Louisiana Senate backs transgender sports ban veto override

Louisiana state senators have narrowly voted to overturn Democratic Gov. John Bel Edwards’ rejection of a bill prohibiting transgender students from participating in school sports

BATON ROUGE, La. — Louisiana state senators Tuesday narrowly voted to overturn Democratic Gov. John Bel Edwards’ rejection of a bill prohibiting transgender students from participating in school sports, on the opening day of the first veto session under the state’s nearly 50-year-old constitution.

Senators voted 26-12 for the veto override — the exact number of votes needed. The vote fell along party lines, with Republicans in support of the measure and Democrats in opposition. The debate now shifts to the House, where Republicans will need to pick up some backing from Democrats and independents to overturn the veto and enact the ban in law.
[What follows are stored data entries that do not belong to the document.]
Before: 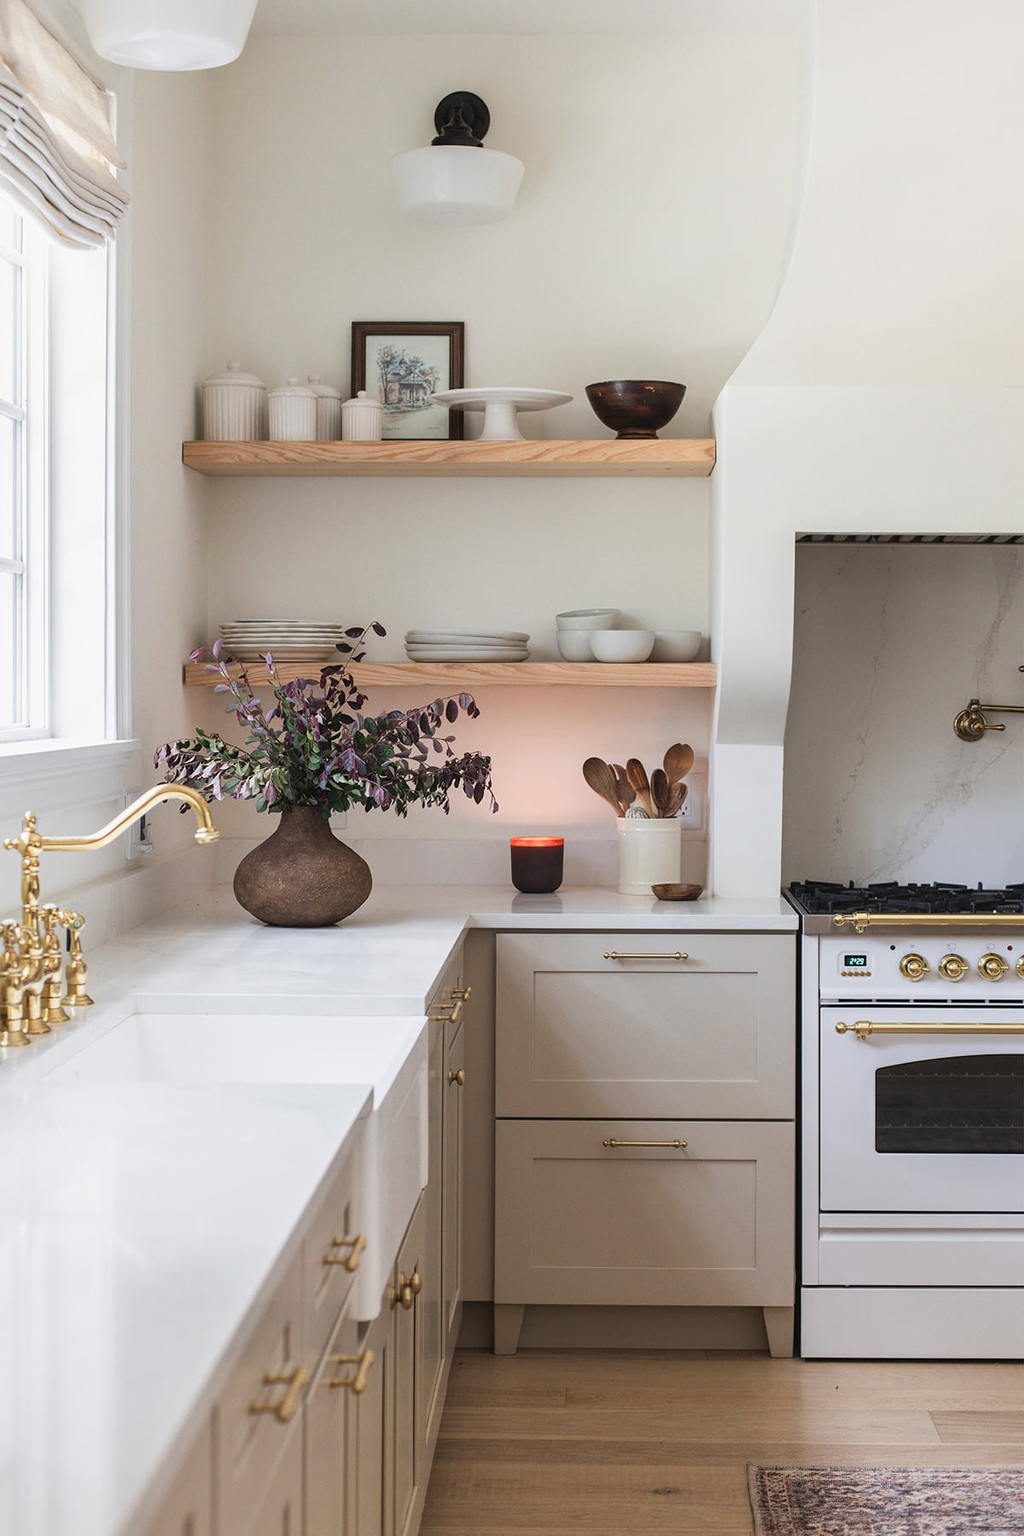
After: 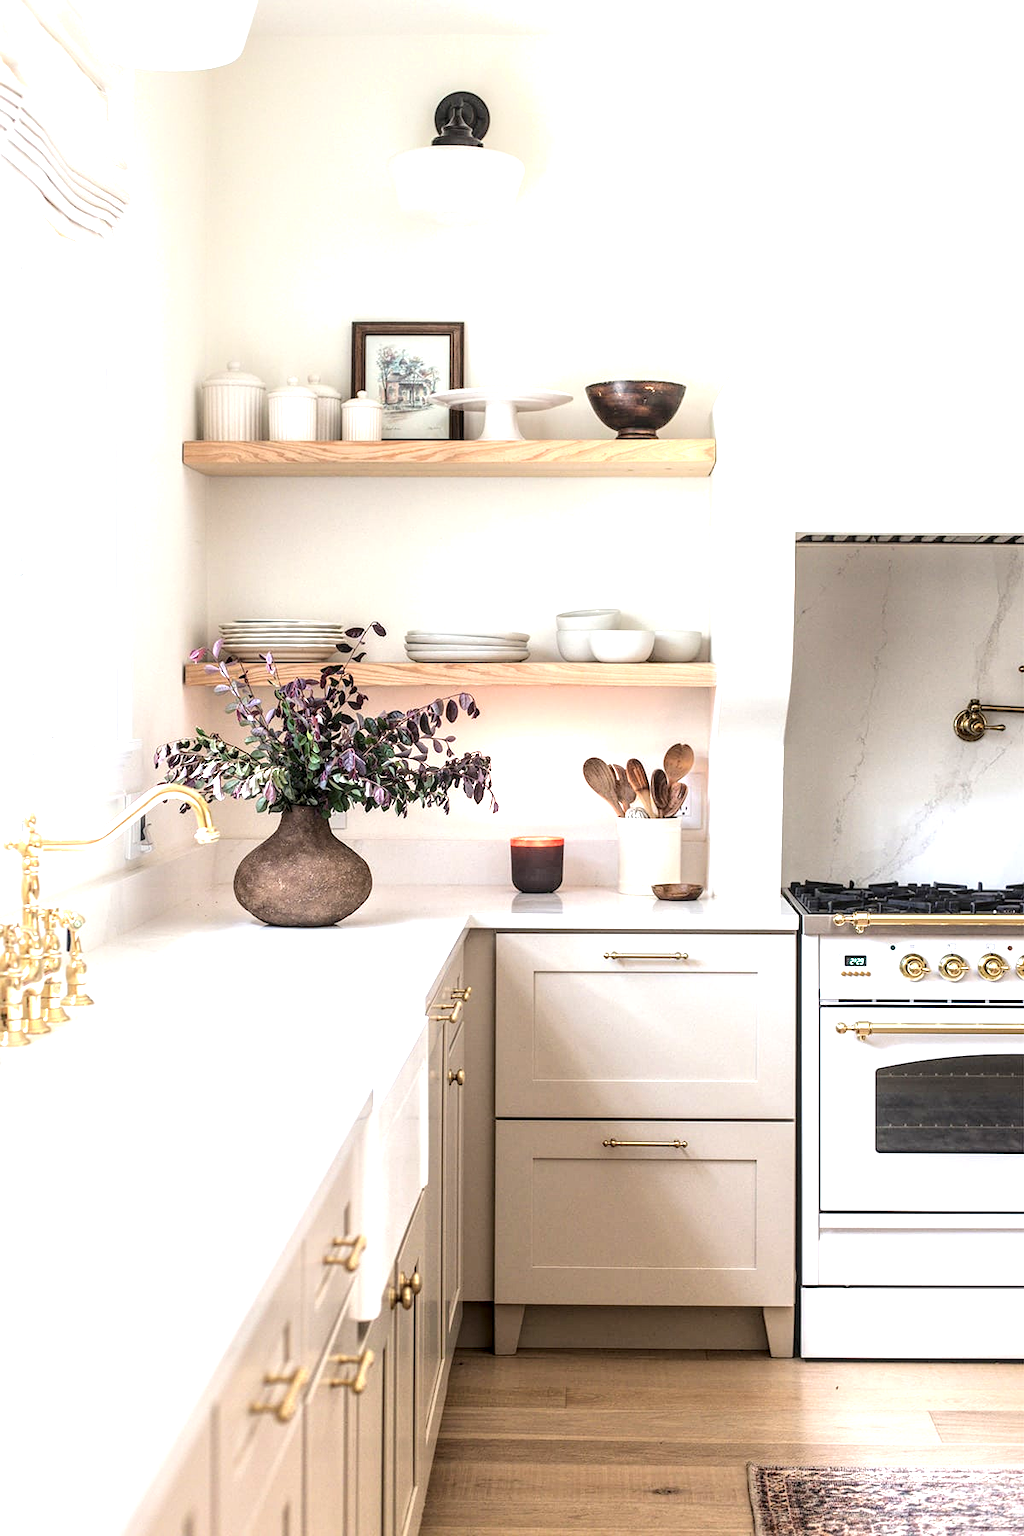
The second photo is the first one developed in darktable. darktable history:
exposure: black level correction 0, exposure 1.1 EV, compensate exposure bias true, compensate highlight preservation false
shadows and highlights: shadows -70, highlights 35, soften with gaussian
vignetting: fall-off start 100%, brightness 0.05, saturation 0
local contrast: highlights 60%, shadows 60%, detail 160%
Supporters described the prohibition sponsored by Franklinton Sen. Beth Mizell, the Senate’s second-ranking Republican, as protecting girls across K-12 schools and colleges from unfair competition. They said transgender athletes have an automatic, built-in advantage in competitions against other females.

“Without protection, women’s sports would not exist. Nothing has changed,” Mizell said. She added: “I ask you to do what is right for the girls of Louisiana and to put the politics aside on this.”

Opponents, including Edwards, have called the measure discriminatory. They note that bill backers couldn’t point to a single example of a Louisiana-specific problem. And they said the Louisiana High School Athletic Association already has enacted the equivalent of a prohibition on transgender athletes participating on high school sports teams.

“I’m convinced this bill is a solution looking for a problem,” said Sen. Jay Luneau, an Alexandria Democrat.

New Orleans Democratic Sen. Karen Carter Peterson said passage of the law would threaten Louisiana’s ability to attract business and sporting events, a point argued by business organization leaders from Baton Rouge and New Orleans. Peterson said 400 major corporations have publicly stated opposition to discrimination against transgender people.

“Do you think that these businesses will feel comfortable in Louisiana, much less hosting their conventions in Louisiana, if we allow this bill to become law? Do you think?” she said. She added: “You can’t have it both ways. You either want businesses to come to Louisiana or you can discriminate.”

But Sen. Mike Fesi, a Houma Republican, told his colleagues they should think about their “daughters and granddaughters” and their “good, decent morals.”

“If we do not fix this problem, women will never win in sports in the future,” Fesi said.

The transgender sports ban was the driving force behind the majority-Republican House and Senate decision to return to the Louisiana Capitol. Also drawing attention was Edwards’ rejection of legislation allowing people 21 and older to carry a concealed handgun without a permit or safety training.

But they also can consider other measures that Edwards rejected, such as his removal of specific projects from budget bills, or legislation that sought to ban coronavirus vaccine mandates, mandated regular audits of elections and requirements that local school systems publish their finances in the Louisiana Checkbook online site.

In all, Edwards jettisoned 28 bills from the regular session that ended in June. The veto session can last up to five days, but legislative leaders said they hope to wrap up well before Saturday.

As the session opened in the House, a handful of opponents to the transgender sports ban briefly tried to protest in the balcony, only to be forcibly removed from the chamber.

The Louisiana Constitution enacted in 1974 calls for a veto session to be scheduled automatically when a governor jettisons legislation. But a majority vote of either the House or Senate can scrap the gathering. Lawmakers had a tradition of canceling every veto session since then, no matter the makeup of the governor’s office or the legislative chambers — until now.

Republican legislators decided in a near-bloc to hold the veto session, in a continuing escalation of disagreements with Edwards and an ongoing push to assert their constitutional independence.

While convening the session required only majority support, Republicans will need the votes of Democrats or independents to reach the two-thirds required to successfully override a gubernatorial veto. And they face pressure from outside groups on both sides of the debates.

Lawmakers have only overturned two vetoes under the current constitution, both during regular sessions.